Miguel de Cervantes Saavedra, Don Quijote’yi yazarak roman türünün temelini attı. Juan Rulfo’ysa Pedro Páramo’da Nobelli yazar Gabriel Garcia Márquez’in Yüzyıllık Yalnızlık’ta mekan olarak seçtiği Macondo’ya esin kaynağı olan hayaletli köyü Comala’yla ve kullandığı edebi tekniklerle edebiyatın devleri arasında yerini aldı.
“Comala’ya geldim, çünkü bana babamın burada yaşadığı söylendi. Pedro Páramo adında biriymiş. Bunu bana söyleyen annemdi. Ben de öldükten sonra babamı görmeye geleceğime söz verdim.
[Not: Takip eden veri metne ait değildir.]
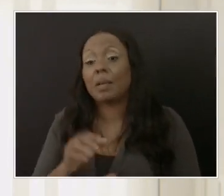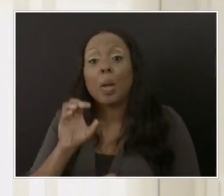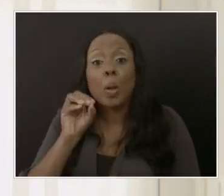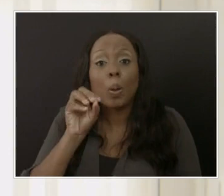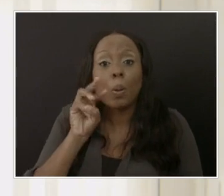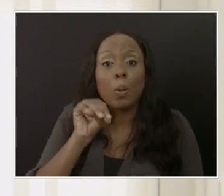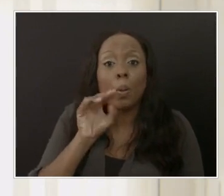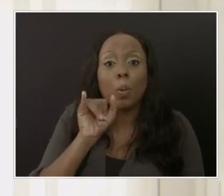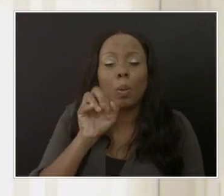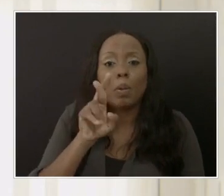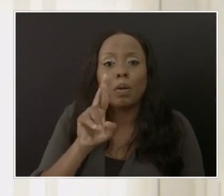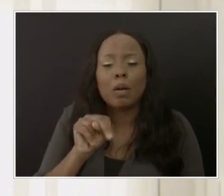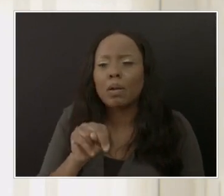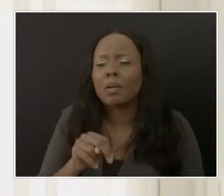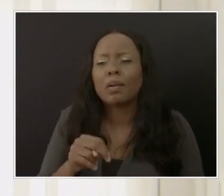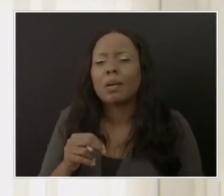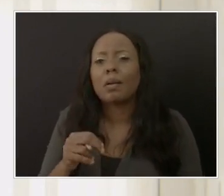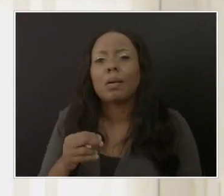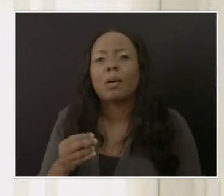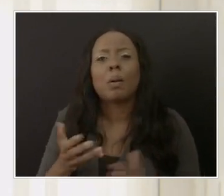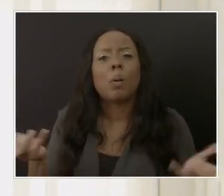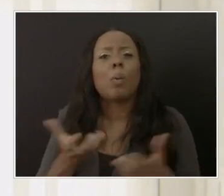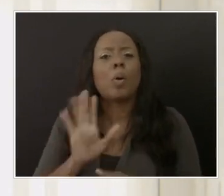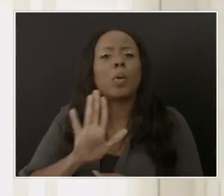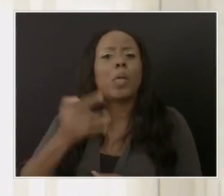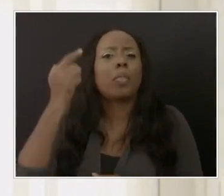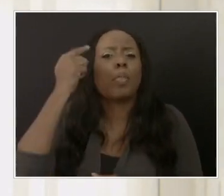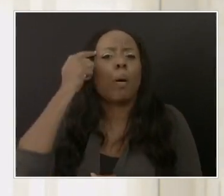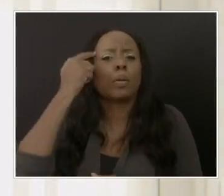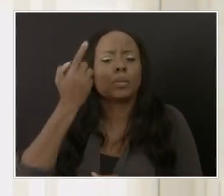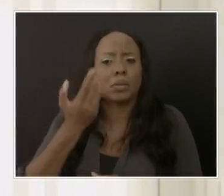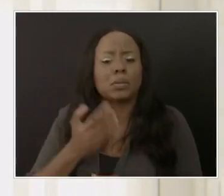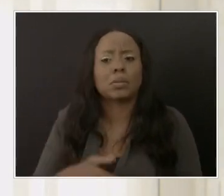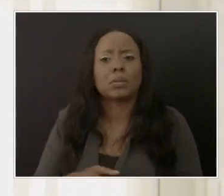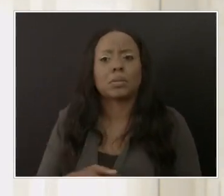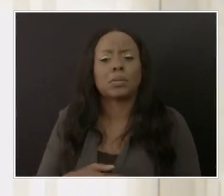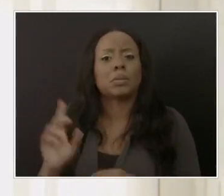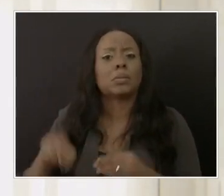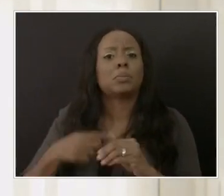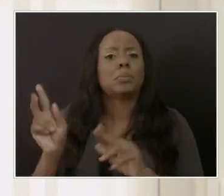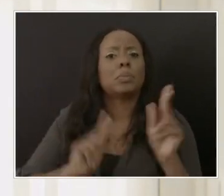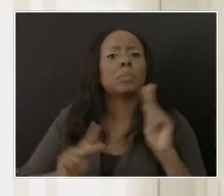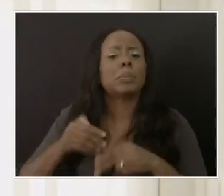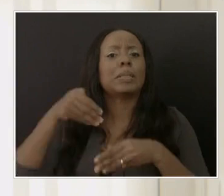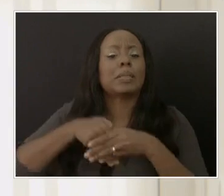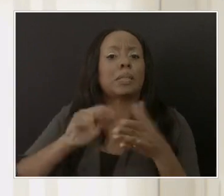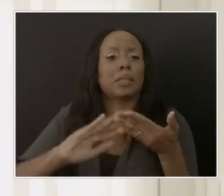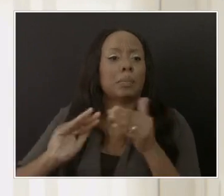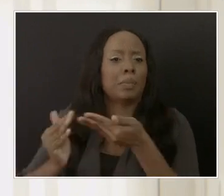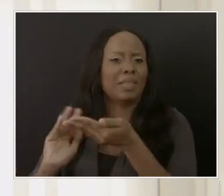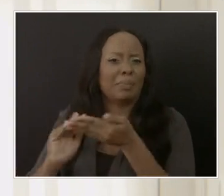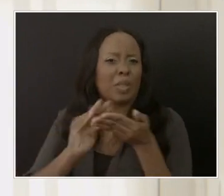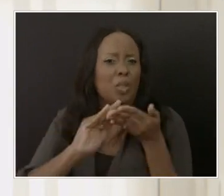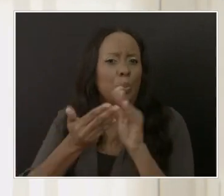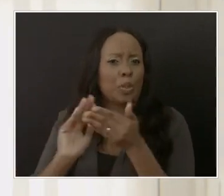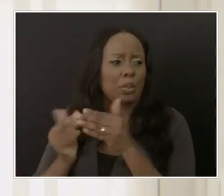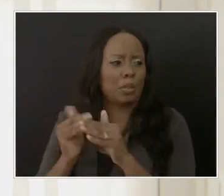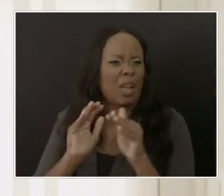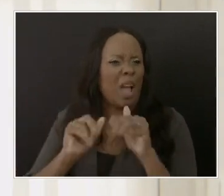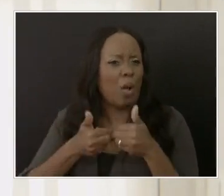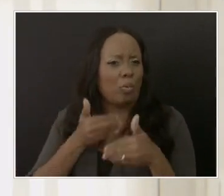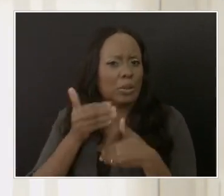uh, what are your thoughts on how people in the, in the community should proceed at this stage?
Bunu yapacağımın kanıtı olarak da ellerini sımsıkı tuttum, zira o sırada annem ölmek üzereydi ve ben de her türlü sözü verebilecek durumdaydım. ‘Onu ziyaret etmeyi sakın ihmal etme -diye nasihat etti bana-. Bu isimle ve başka isimlerle tanınıyor. Seni görmekten mutluluk duyacağına eminim.’ O anda bunu yapacağımı söylemekten başka bir şey gelmezdi elimden ve bunu o kadar çok tekrarladım ki, ellerimi onun ölü ellerinden uzun uğraşlar sonucu kurtardıktan sonra bile aynı şeyi tekrarlamaya devam ediyordum.“
Meksikalı yazar, senarist ve fotoğrafçı Juan Rulfo‘nun tek romanı olan Pedro Páramo yukarıdaki paragrafla açılıyor. Bu paragraf sayesinde Juan Rulfo, Hitchcockvari bir yaklaşımla olayların ortasına bırakıyor bizi. Ortasına, evet, çünkü romandaki zaman düz bir çizgi halinde ilerlemiyor.
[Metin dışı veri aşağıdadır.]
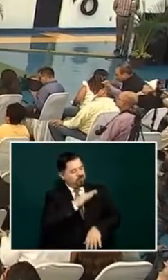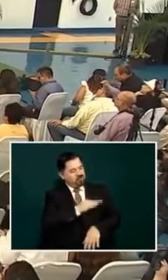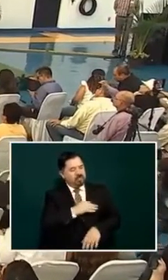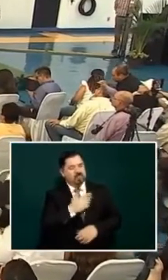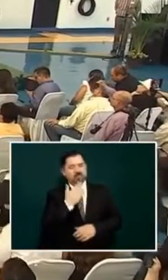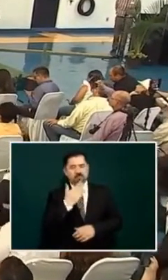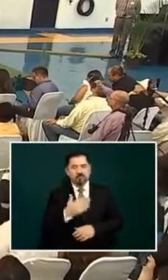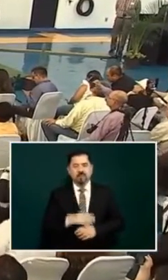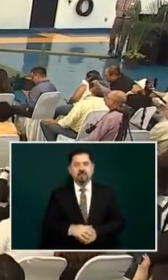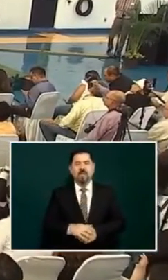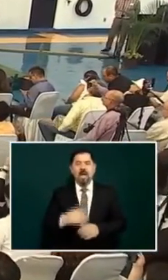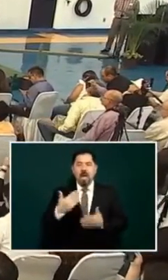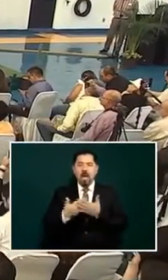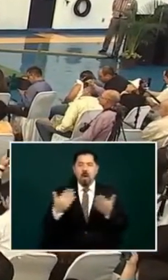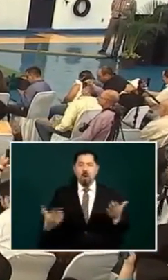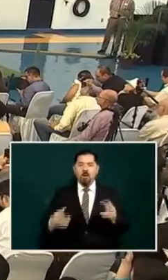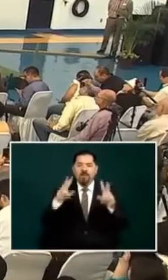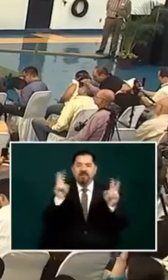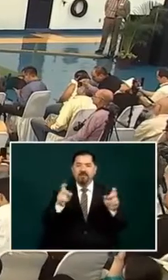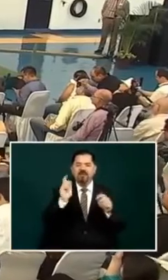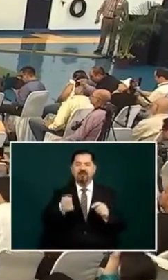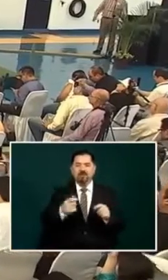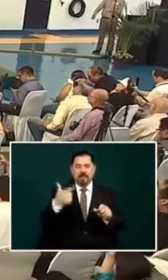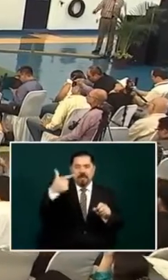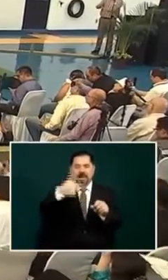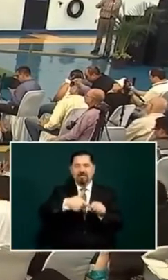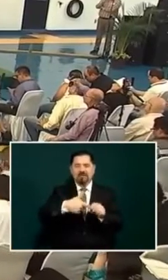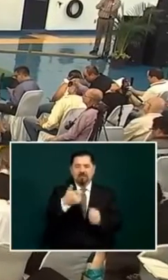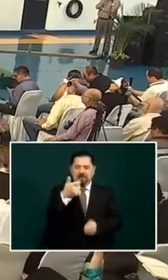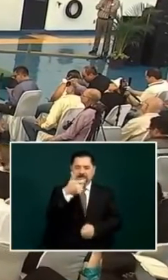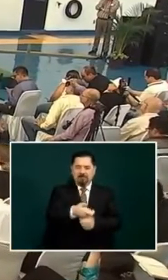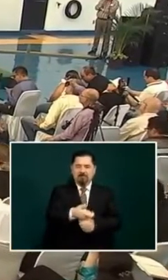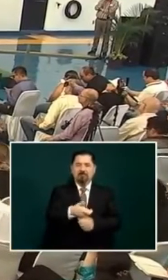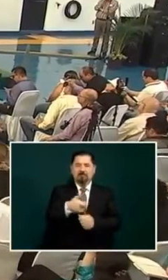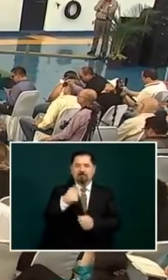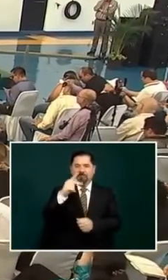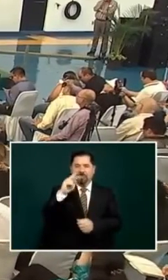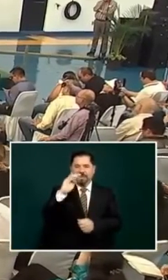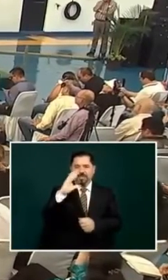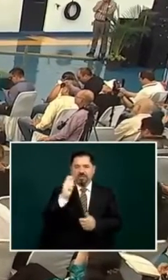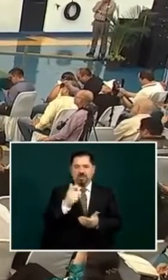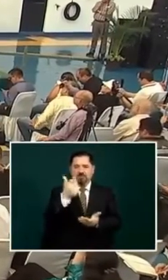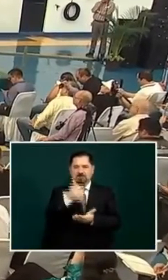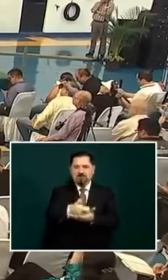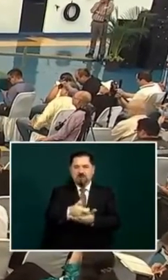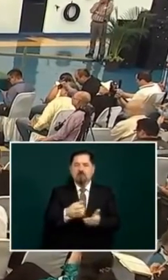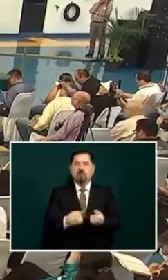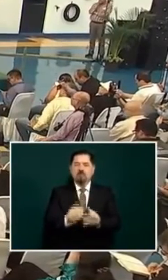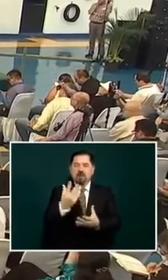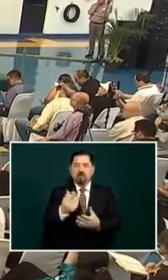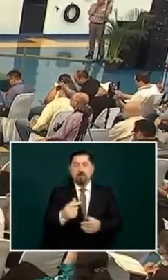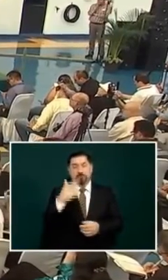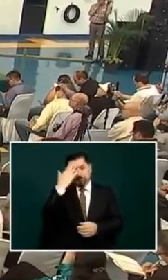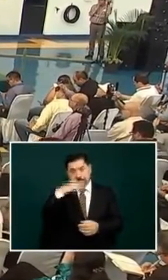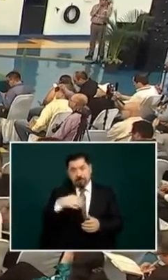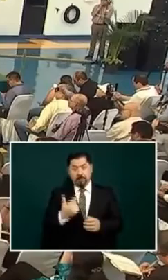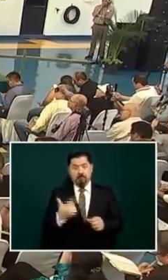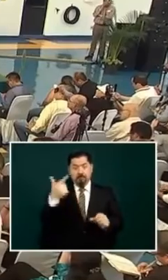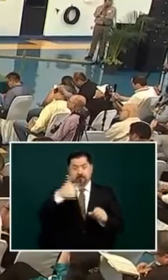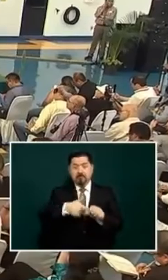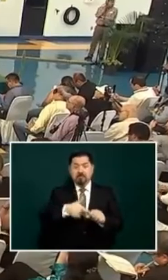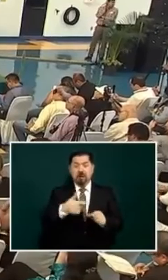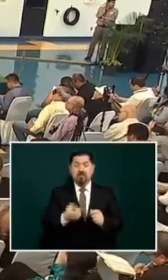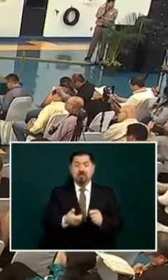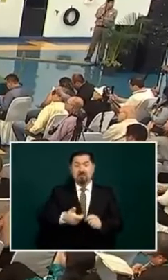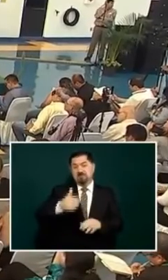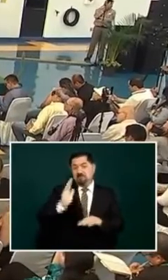who's who in prices of gas is today regular gasoline the highest price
Yer yer düğüm atıyor zamana Juan Rulfo. Geri dönüş, iç konuşma, bilinç akışı, bakış açısını kaydırma gibi yöntemler de eklenince bu alışılmadık zamandizine esrarengiz bir köyün -Comala’nın- yerlisi bir hayalete evriliyor okur. Zamandan ve üç boyuttan ayrık bir halde, her sayfa çevrilişinde başka bir görüntünün içinde buluyoruz kendimizi. Sorunlu baba-oğul ilişkilerinden ahlaki bitikliğe, kırsal çevredeki şiddetten Meksika İç Savaşı’na savruluyoruz.
Balçıktan bir alan düşleyin. Kitabın açılış paragrafıyla bu alana ilk adımımızı atıyoruz. Bir sonraki adım ise ikinci adımın atılması gereken yere değil beş adımlık mesafe sonrasına atılıyor. Alelade bir yürüyüşe izin vermiyor Juan Rulfo. İkinci adım beş adım sonrasına, üçüncü adım ikincinin sekiz adımlık aralıkta gerisine… Hızla bu balçık alanda oradan oraya sıçrıyoruz. Hız arttıkça zaman durgunlaşıyor ve önemini yitiriyor. Baş döndüren bu sıçramalar toplamının sonunda dönüp ardımıza bakınca karmaşık attığımız adımların aslında düzgün bir izlek oluşturduğunu görüyoruz. Attığımız son adımla vardığımız yer ise şaşırtıcı; Pedro Páramo’nun öyküsünü tamamlatıyor bize.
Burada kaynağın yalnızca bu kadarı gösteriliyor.